*THE PROBLEM:* Copy out each line of the listing below where the string "target" appears.

*DATA FOR THIS TASK:*
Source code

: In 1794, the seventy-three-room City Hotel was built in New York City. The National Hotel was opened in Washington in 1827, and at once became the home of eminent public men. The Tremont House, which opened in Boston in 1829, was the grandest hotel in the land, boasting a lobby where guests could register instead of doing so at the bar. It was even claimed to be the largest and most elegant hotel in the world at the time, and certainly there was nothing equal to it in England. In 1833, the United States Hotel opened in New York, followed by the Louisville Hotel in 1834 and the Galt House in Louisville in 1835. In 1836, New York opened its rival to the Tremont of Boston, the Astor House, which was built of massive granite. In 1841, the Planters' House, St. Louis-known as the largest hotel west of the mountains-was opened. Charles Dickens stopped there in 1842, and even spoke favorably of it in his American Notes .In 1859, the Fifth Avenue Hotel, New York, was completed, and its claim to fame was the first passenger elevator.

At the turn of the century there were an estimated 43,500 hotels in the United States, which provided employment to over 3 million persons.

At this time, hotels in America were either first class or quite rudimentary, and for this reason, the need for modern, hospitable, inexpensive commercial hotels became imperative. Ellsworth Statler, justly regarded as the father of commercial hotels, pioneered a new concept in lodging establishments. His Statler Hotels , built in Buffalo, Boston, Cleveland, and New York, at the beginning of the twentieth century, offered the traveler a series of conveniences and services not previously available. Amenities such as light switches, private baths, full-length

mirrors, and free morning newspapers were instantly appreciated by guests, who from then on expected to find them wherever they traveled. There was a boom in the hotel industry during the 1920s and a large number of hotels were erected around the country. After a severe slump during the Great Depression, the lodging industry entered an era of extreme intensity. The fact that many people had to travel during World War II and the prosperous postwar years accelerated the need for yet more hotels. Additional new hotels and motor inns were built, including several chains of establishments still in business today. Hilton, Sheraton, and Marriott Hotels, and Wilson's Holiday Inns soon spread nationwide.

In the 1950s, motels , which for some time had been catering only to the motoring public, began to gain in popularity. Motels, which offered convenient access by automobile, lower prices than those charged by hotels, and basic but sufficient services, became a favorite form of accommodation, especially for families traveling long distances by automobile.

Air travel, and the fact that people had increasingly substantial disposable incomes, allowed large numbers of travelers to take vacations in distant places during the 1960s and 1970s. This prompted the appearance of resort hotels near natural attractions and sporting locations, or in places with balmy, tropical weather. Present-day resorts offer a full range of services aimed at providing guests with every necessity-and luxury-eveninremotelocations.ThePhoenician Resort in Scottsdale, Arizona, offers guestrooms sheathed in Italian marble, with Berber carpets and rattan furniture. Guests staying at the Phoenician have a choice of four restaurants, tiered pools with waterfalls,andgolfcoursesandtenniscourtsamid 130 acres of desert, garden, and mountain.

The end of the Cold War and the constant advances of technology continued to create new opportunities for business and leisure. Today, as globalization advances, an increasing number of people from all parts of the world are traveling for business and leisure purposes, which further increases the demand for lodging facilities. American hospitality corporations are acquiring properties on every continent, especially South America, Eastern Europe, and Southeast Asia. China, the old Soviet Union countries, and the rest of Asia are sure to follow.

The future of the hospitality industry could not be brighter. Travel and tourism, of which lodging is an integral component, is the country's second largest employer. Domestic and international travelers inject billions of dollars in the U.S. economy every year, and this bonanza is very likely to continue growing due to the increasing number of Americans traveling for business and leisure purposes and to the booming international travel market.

...

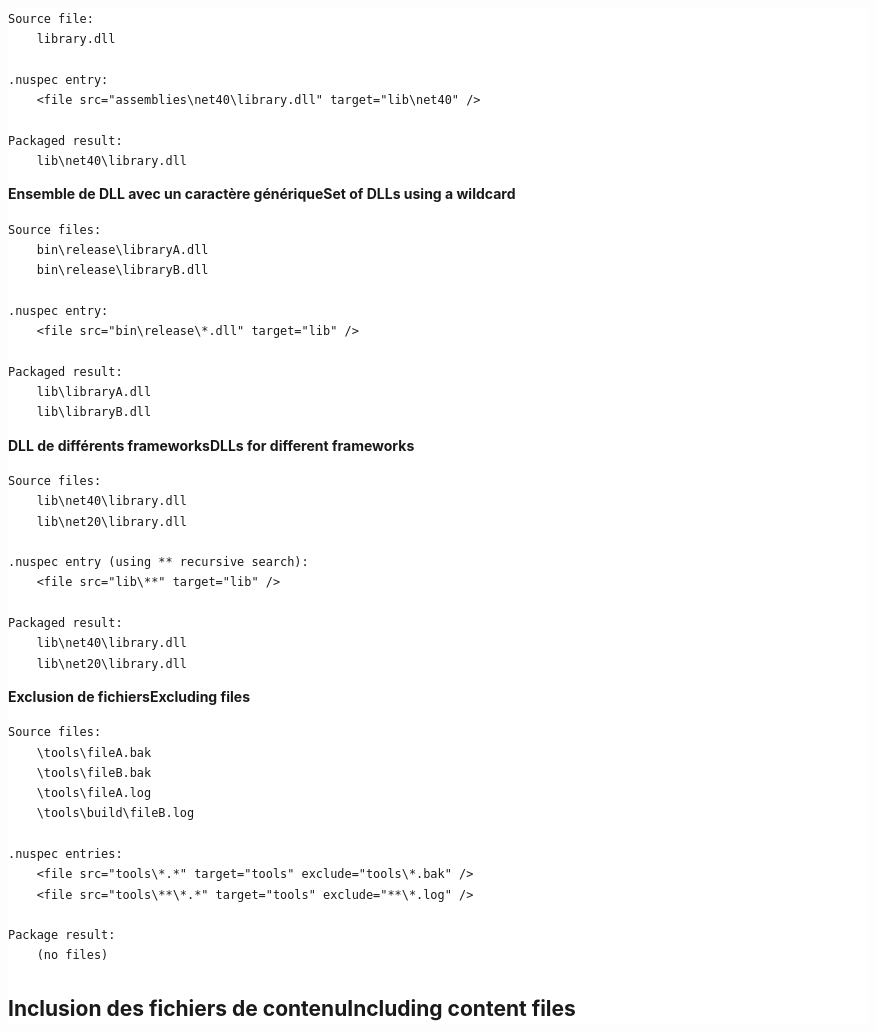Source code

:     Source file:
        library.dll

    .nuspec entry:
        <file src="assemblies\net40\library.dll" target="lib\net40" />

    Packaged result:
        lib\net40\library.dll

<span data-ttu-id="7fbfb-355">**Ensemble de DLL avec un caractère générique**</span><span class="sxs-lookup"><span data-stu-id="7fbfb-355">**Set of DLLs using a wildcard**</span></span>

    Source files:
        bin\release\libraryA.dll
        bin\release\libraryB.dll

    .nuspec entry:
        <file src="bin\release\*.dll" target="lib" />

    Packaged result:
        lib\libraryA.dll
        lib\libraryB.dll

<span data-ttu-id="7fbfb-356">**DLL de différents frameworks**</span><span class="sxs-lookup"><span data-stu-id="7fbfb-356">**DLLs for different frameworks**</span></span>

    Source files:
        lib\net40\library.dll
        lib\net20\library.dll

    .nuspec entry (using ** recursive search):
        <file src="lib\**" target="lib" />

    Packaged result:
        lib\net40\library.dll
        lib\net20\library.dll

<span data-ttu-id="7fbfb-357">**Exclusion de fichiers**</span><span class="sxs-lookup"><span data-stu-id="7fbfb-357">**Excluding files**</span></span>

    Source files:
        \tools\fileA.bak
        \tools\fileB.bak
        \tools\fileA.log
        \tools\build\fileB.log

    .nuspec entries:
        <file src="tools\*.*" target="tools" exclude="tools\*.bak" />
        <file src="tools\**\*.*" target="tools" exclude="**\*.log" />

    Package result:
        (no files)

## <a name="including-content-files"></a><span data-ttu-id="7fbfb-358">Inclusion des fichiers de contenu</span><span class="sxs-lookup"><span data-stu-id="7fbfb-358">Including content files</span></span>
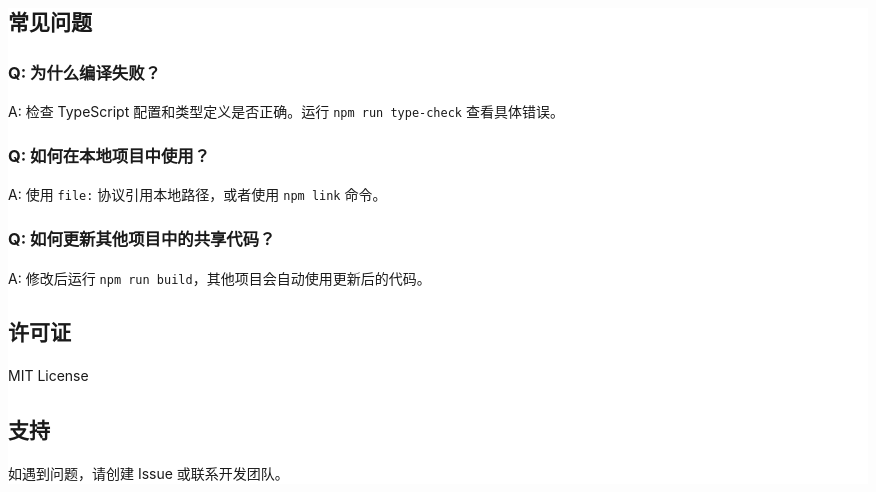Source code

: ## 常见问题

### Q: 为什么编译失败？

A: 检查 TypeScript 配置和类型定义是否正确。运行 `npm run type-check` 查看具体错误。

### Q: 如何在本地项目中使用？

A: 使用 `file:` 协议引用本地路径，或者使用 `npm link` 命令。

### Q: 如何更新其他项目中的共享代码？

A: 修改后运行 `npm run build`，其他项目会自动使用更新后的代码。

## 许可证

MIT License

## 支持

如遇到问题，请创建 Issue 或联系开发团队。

*EXPECTED ANSWER:*
        <file src="assemblies\net40\library.dll" target="lib\net40" />
        <file src="bin\release\*.dll" target="lib" />
        <file src="lib\**" target="lib" />
        <file src="tools\*.*" target="tools" exclude="tools\*.bak" />
        <file src="tools\**\*.*" target="tools" exclude="**\*.log" />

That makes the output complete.